### INSTRUCTION
The output should be all lines of the entries below in which the word "with" occurs.
***** DATA EXTRACTS
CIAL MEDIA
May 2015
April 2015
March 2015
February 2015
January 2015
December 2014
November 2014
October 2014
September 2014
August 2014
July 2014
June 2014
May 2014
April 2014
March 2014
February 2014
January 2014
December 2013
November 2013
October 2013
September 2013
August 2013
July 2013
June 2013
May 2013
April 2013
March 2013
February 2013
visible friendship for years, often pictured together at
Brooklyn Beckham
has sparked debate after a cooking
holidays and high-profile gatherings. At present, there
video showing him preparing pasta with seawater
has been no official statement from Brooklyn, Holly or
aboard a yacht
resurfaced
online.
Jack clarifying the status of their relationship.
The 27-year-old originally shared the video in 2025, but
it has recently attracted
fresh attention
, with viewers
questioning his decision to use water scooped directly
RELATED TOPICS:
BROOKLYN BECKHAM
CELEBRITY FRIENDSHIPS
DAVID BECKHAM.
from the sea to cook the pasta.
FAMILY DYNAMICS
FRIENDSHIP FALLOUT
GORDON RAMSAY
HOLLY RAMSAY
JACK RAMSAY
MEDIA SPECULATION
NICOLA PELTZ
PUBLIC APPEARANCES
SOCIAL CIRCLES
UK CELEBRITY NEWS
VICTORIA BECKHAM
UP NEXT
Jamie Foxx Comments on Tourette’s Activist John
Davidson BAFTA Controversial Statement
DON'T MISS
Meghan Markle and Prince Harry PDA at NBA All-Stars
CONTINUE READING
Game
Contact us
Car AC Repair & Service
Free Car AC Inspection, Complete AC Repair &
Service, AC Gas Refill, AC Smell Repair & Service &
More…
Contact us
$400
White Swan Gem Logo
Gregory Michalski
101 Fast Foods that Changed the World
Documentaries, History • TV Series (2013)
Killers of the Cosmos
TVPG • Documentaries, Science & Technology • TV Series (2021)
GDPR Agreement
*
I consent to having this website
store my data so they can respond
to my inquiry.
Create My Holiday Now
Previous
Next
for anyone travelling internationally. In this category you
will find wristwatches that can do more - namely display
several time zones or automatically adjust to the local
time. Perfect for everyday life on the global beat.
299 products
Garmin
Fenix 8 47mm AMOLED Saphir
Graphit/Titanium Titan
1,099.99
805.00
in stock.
**********
### ANSWER SECTION
video showing him preparing pasta with seawater
, with viewers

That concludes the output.